Metrics collect stress test #2247

fraillt · 2024-10-25T05:31:15Z

Changes

Added two tests (delta and cumulative temporality) to measuring how much metrics collection phase impact measurements throughput.
Implementation consists of running collection phase in the loop, while simultaneously testing measurements throughput.
The main concern isn't the speed of collection phase itself, but ensuring that Opentelemetry Metrics doesn't significantly contribute to p99 latency.
I didn't customize it for different metrics type, idea is to eventually land #2117, so that I could unify collection phase for other metrics #2145.

Additionally, significantly improved code reuse for stress crate.
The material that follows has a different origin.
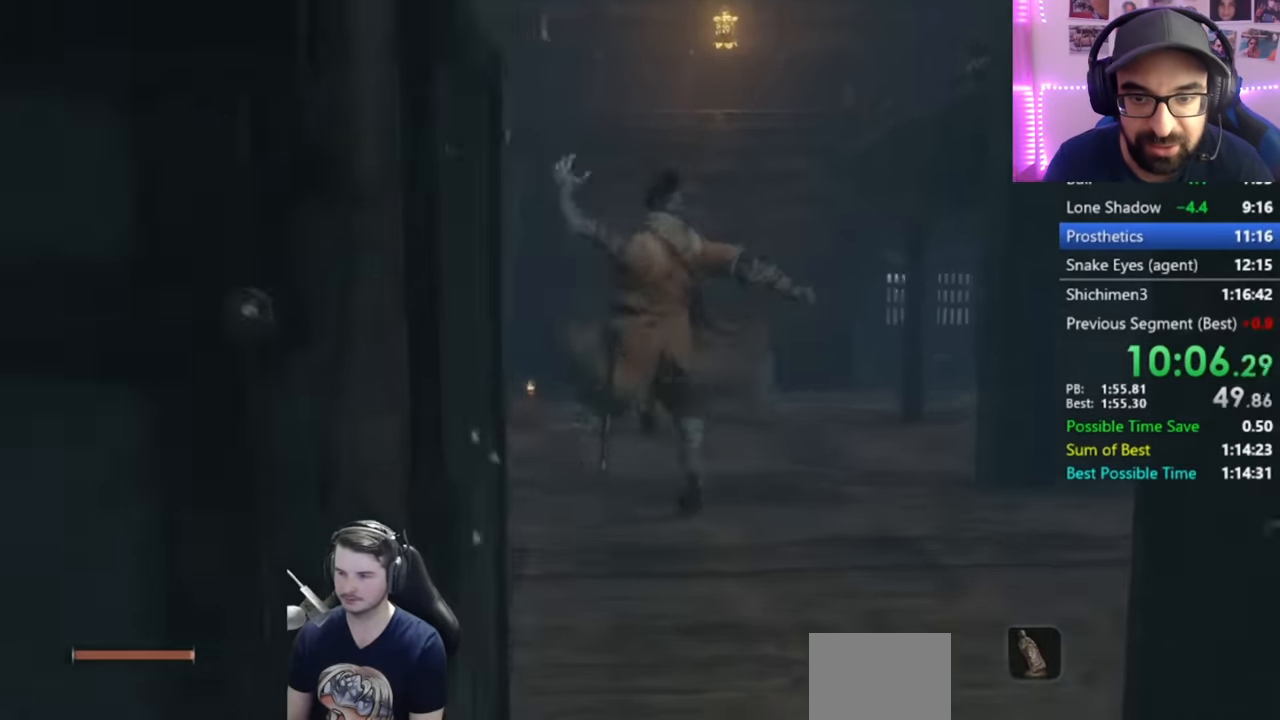
{"buttons": [], "left_stick": "center", "right_stick": "center", "events": [[450, "right_stick", "center"]]}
Here are some results on my machine:

cargo run --release --package stress --bin metrics_collect -- delta
    Finished `release` profile [optimized] target(s) in 0.07s
     Running `target/release/metrics_collect delta`
     17.38 measurements/ms
     52.54 measurements/it
   3023.88 μs/it
   
cargo run --release --package stress --bin metrics_collect -- cumulative
    Finished `release` profile [optimized] target(s) in 0.07s
     Running `target/release/metrics_collect cumulative`
      9.14 measurements/ms
     24.35 measurements/it
   2665.30 μs/it

For curiosity I have also implemented #2117 and #2145 locally, and results are as follows:

cargo run --release --package stress --bin metrics_collect -- delta
    Finished `release` profile [optimized] target(s) in 0.07s
     Running `target/release/metrics_collect delta`
     56.38 measurements/ms
    154.24 measurements/it
   2735.73 μs/it
   
cargo run --release --package stress --bin metrics_collect -- cumulative
    Finished `release` profile [optimized] target(s) in 0.07s
     Running `target/release/metrics_collect cumulative`
    840.84 measurements/ms
   2077.64 measurements/it
   2470.90 μs/it

Merge requirement checklist

CONTRIBUTING guidelines followed
Unit tests added/updated (if applicable)
Appropriate CHANGELOG.md files updated for non-trivial, user-facing changes
Changes in public API reviewed (if applicable)
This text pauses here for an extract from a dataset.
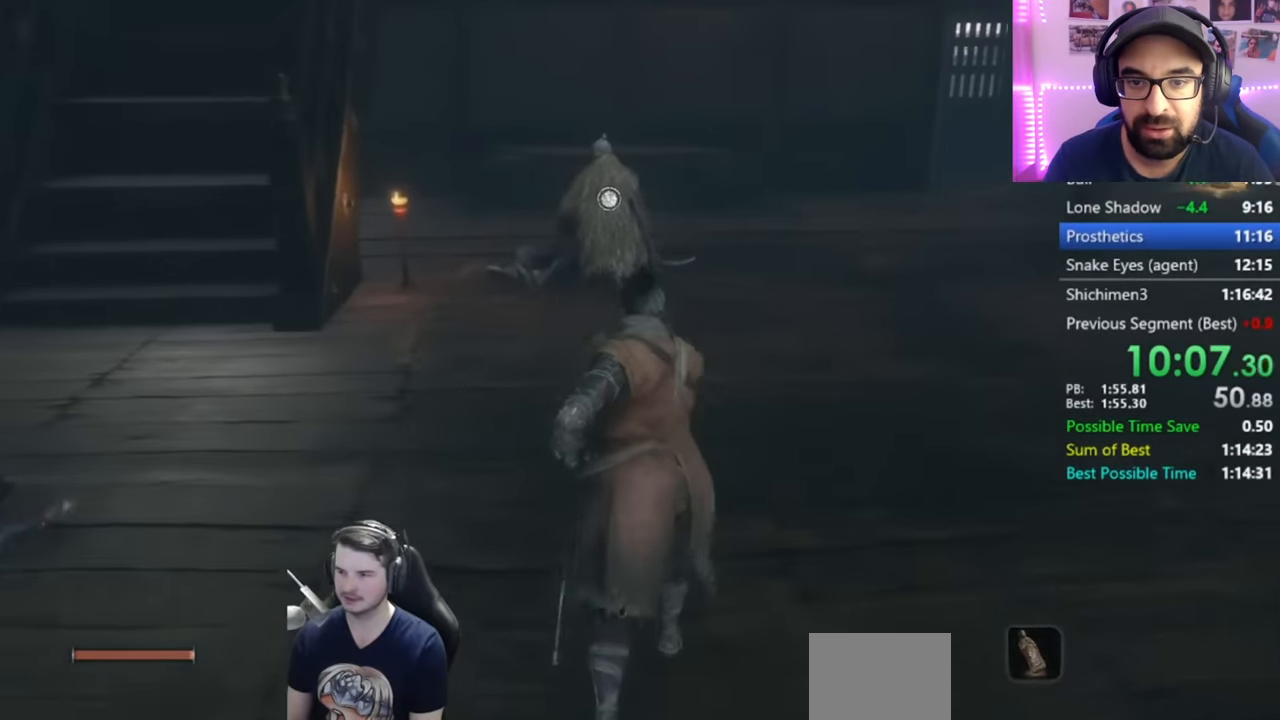
{"buttons": ["X"], "left_stick": "center", "right_stick": "center", "events": [[67, "X", "up"], [117, "X", "down"], [217, "X", "up"], [300, "X", "down"], [384, "X", "up"], [450, "X", "down"]]}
linux-foundation-easycla · 2024-10-25T05:31:19Z

The committers listed above are authorized under a signed CLA.

✅ login: fraillt / name: Mindaugas Vinkelis (b4fffe6)
✅ login: lalitb / name: Lalit Kumar Bhasin (7265639)

utpilla · 2024-10-25T22:09:21Z

@fraillt Thanks for the continued interest in making metrics better! I have two suggestions around sending PRs that I would like you to consider. These are mainly directed towards making the PR review process easy and simple (which would in turn result in the getting PRs merged faster).

Send targeted PRs aimed at solving one thing at a time. For example, there's a lot of things going on this PR. There's a new test being added as the PR title suggests, there is moving around of files, refactoring around reuse of logic across projects. Each of these different additions/enhancements could be added incrementally instead of doing it in a single shot.
Avoid force pushing the commit. With force push, we have no way to know how many files changed since your last commit. We then have to review all the files again to ensure that the latest commit only made the changes that we were expecting. Retaining the individual commits makes it easy for reviewer.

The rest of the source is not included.